In [None]:
# Initialize Otter
import otter
grader = otter.Notebook("hw05.ipynb")

# Homework 5 – Hypothesis Testing


You must submit this assignment to Gradescope by the on-time deadline. **We strongly encourage you to plan to submit your work to Gradescope several days (hours) before the stated deadline.** This way, you will have ample time to reach out to staff for support if you encounter difficulties with submission. While course staff is happy to help guide you with submitting your assignment ahead of the deadline, we will not respond to last-minute requests for assistance (TAs need to sleep, after all!).

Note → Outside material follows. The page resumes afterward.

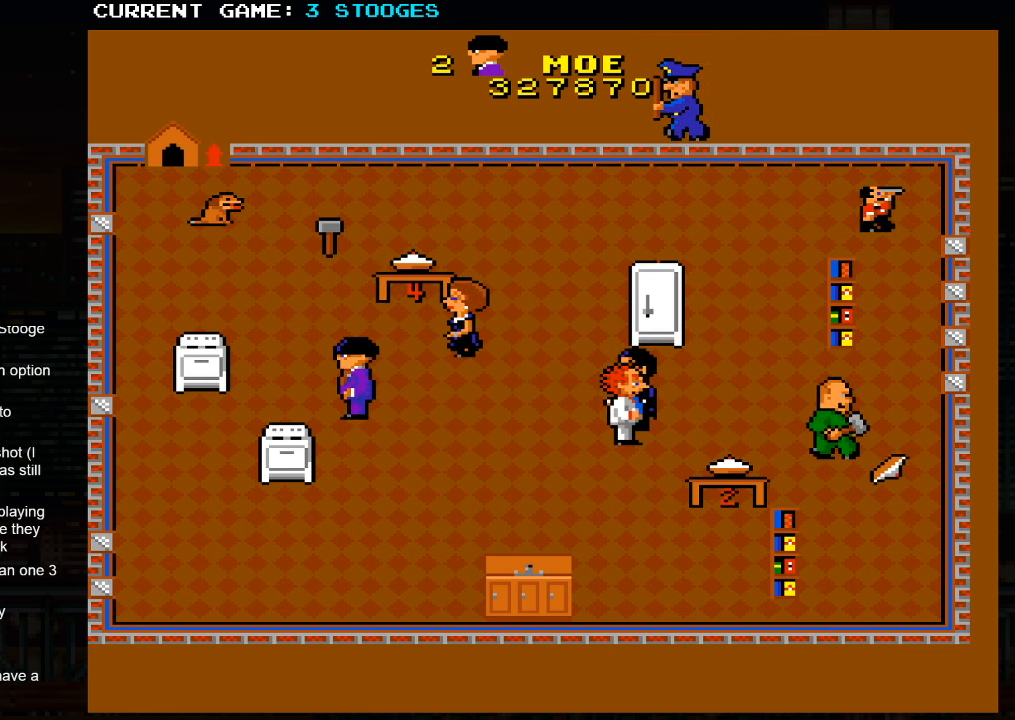
{"dt_ms": 1000, "buttons": [], "left_stick": "down-left"}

Please read the instructions carefully when you are submitting your work to Gradescope.



In [None]:
import pandas as pd
import numpy as np
import io
from pathlib import Path
import os

import matplotlib
import matplotlib.pyplot as plt
import seaborn as sns
sns.set()
plt.style.use('fivethirtyeight')

import plotly
import plotly.figure_factory as ff
import plotly.graph_objects as go
import plotly.express as px
from plotly.subplots import make_subplots

pd.options.plotting.backend = "plotly"

In [None]:
# Set random number generator seed
np.random.seed(16)


<div class="alert alert-block alert-danger" markdown="1">

You cannot use `for`-loops in Homework
</div>




<br/><br/>
<hr style="border: 5px solid #8a8c8c;" />
<hr style="border: 1px solid #ffcd00;" />

##  Hypothesis Testing

In this section, you'll practice using terms and structure of hypothesis testing.

The first step is always to define what you're looking at, create your hypotheses, and set a level of significance (i.e. a p-value cutoff). Once you've done that, you can find a p-value.

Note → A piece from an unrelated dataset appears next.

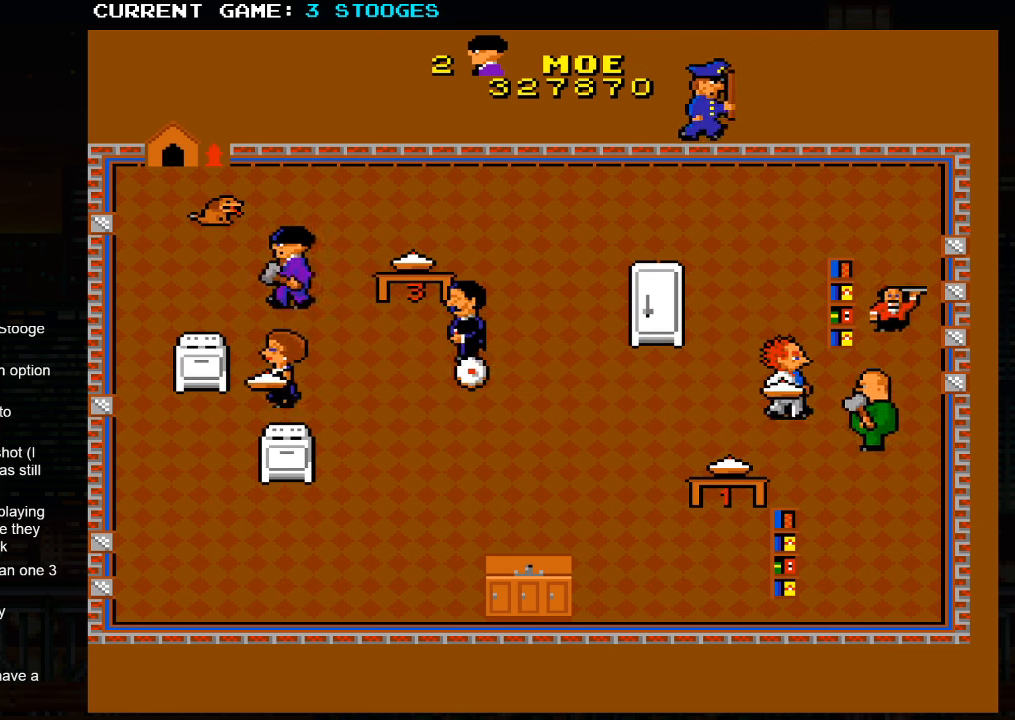
{"dt_ms": 500, "buttons": [], "left_stick": "down-left", "events": []}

If all of these words are foreign, look at the Lecture 9 notebook and the readings, and don't forget to think about the real-world meaning of these terms!  The following example describes a real-world scenario, which should help keep it easy to interpret.

### Question 1 – Baking Sale 🧁

At MTU, students are looking to buy treats at a bake sale in the Library. There is a pop-up bake stand selling cookies and cupcakes to students. Last Saturday, this stand sold 250 cookies to MTU students. After eating the cookies, 15 students complained that their cookies were burnt, leaving a bitter taste in their mouths. In response to the student dissatisfaction, the stand claims that 96% of their cookies are baked perfectly without any burning. You think this seems unlikely and decide to investigate.

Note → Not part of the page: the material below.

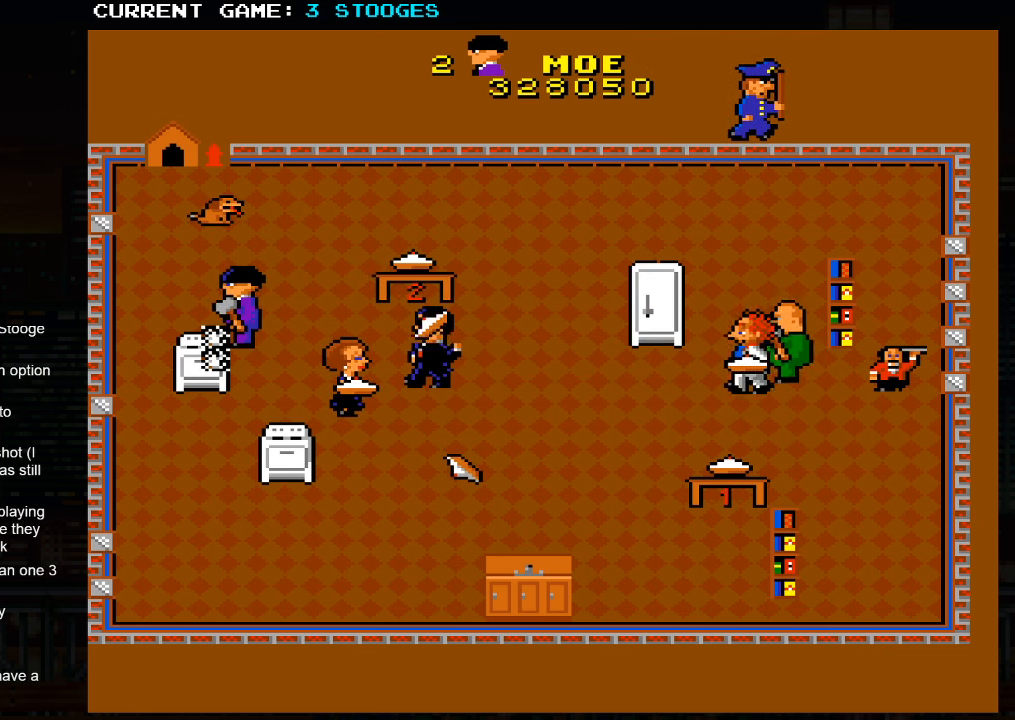
{"dt_ms": 500, "buttons": [], "left_stick": "down-left", "events": []}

First, select a significance level for your investigation. You don't need to turn this in anywhere. Then, answer the following questions.

<br> 

--- 

#### Question 1a 


Returns your answer(s) to the following question **as a list** in variable `q1a_result`.

What are reasonable choices for the **null hypothesis** for your investigation? Select all that apply.
1. The stand sells cookies that are approximately 4% burnt. 
2. The stand sells cookies that are 96% perfectly baked.
3. The stand sells cookies that are less than 96% perfectly baked. 
4. The stand sells cookies that are at least 4% burnt.


In [None]:
q1a_result = ...

In [None]:
grader.check("q1a")

<br> 

---

#### Question 1b

<br>

#### `cookies_p_value`

Complete the implementation of the function `cookies_p_value`, which takes in an integer `N` and returns the estimated p-value of your investigation upon simulating the null hypothesis `N` times. (The p-value is an estimate of the true theoretical p-value of your test since it relies on simulation.)

***Note***: When thinking about the null distribution for this problem.  It is most similar to the "Coin Flipping" example in the review of hypothesis testing notebook.  Except in this case, you do not expect the probability to be a fair coin, 0.5, but rather the probability of burnt / not-burnt under the null hypothesis.  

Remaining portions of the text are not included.